(Records excerpted from a collection)
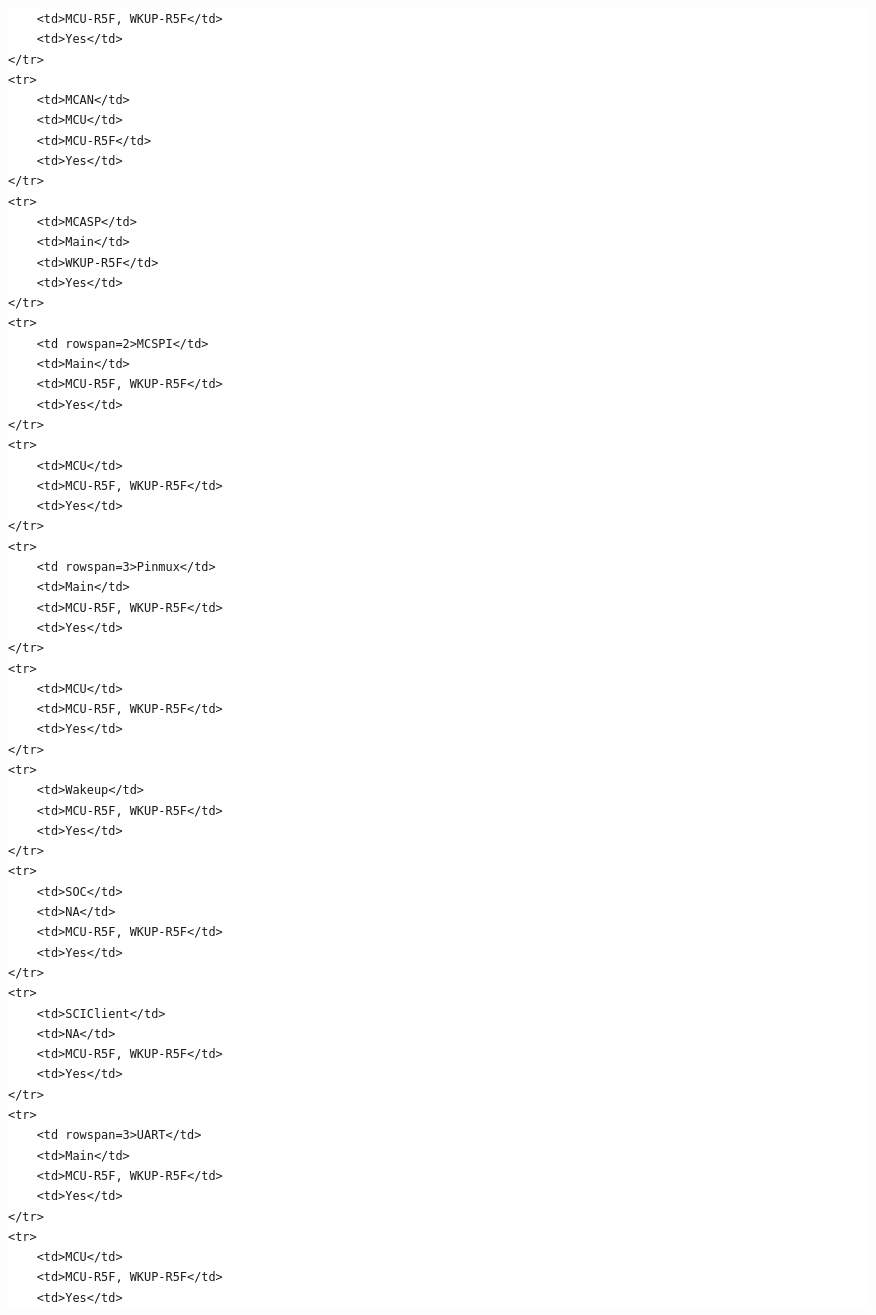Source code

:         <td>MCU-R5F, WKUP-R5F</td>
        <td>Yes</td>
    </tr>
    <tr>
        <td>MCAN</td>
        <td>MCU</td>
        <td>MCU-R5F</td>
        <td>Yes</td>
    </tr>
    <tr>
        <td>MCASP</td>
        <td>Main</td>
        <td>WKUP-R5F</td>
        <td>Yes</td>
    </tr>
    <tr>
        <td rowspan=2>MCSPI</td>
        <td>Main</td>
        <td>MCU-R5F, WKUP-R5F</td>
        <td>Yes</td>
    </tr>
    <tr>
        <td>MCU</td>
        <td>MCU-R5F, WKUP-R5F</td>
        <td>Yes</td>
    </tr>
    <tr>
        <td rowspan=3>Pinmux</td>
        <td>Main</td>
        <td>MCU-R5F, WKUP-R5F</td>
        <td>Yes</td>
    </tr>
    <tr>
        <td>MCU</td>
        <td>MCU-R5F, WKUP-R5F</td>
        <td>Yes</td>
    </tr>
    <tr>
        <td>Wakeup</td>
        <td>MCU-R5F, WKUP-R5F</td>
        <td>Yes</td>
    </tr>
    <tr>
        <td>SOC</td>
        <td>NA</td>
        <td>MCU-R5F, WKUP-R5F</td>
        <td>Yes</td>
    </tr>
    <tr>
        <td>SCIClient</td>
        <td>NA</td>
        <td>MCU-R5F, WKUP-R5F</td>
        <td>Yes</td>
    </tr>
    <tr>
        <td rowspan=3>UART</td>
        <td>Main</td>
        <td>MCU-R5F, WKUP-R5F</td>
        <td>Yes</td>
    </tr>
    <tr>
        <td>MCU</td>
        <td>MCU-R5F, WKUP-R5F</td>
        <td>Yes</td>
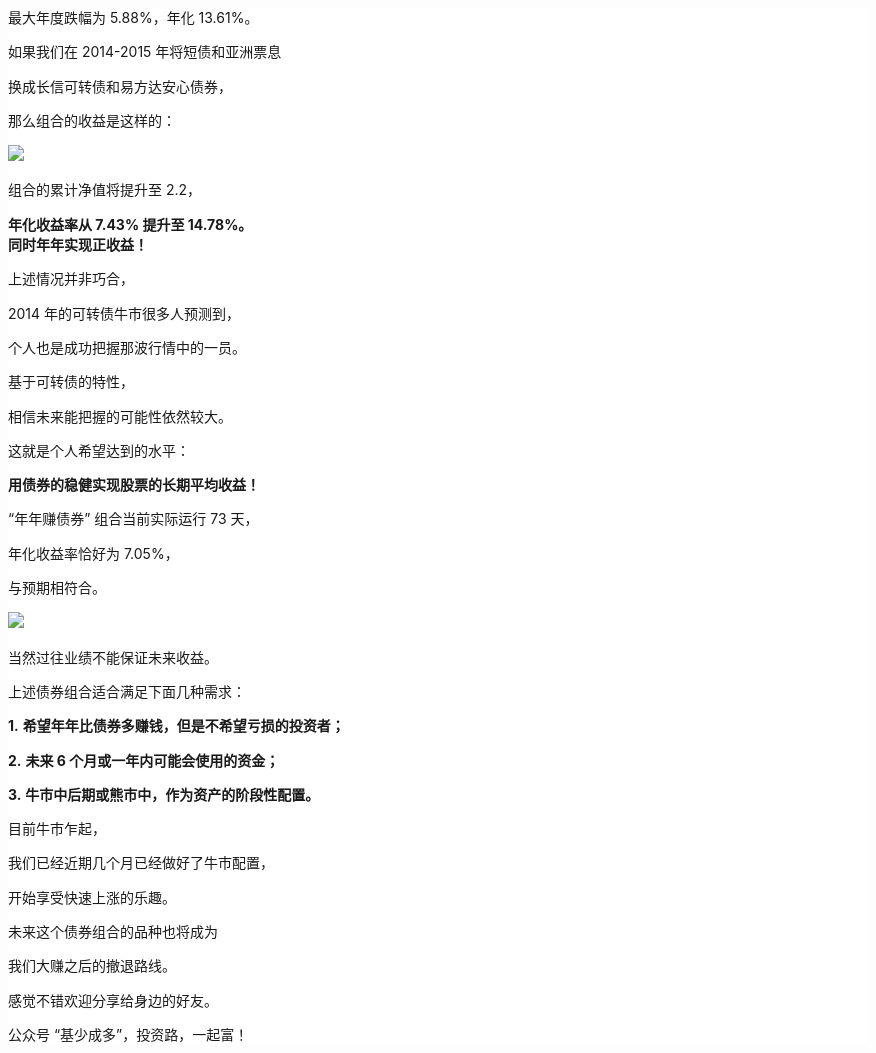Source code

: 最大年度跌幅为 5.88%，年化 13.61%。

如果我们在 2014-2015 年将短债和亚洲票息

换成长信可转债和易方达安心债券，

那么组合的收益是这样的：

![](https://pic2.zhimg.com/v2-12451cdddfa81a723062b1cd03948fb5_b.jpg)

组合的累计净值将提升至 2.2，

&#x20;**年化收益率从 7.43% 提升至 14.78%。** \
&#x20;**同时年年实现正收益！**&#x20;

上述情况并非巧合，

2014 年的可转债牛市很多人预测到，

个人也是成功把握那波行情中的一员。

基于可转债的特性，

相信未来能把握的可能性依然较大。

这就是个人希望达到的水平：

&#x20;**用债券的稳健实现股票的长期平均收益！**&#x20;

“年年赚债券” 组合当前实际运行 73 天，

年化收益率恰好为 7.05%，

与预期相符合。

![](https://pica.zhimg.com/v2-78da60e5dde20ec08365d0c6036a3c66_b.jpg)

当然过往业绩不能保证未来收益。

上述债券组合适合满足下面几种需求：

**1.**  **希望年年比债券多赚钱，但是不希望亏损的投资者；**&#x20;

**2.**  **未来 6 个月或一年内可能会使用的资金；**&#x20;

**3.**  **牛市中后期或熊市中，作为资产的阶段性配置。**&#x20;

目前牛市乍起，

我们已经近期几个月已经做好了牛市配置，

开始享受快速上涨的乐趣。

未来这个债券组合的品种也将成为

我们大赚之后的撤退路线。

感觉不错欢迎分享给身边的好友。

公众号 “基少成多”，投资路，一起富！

=== Aim of the exercise ===
Report every line in the data above in which the word "zhimg" appears.

=== Your solution ===
![](https://pic2.zhimg.com/v2-12451cdddfa81a723062b1cd03948fb5_b.jpg)
![](https://pica.zhimg.com/v2-78da60e5dde20ec08365d0c6036a3c66_b.jpg)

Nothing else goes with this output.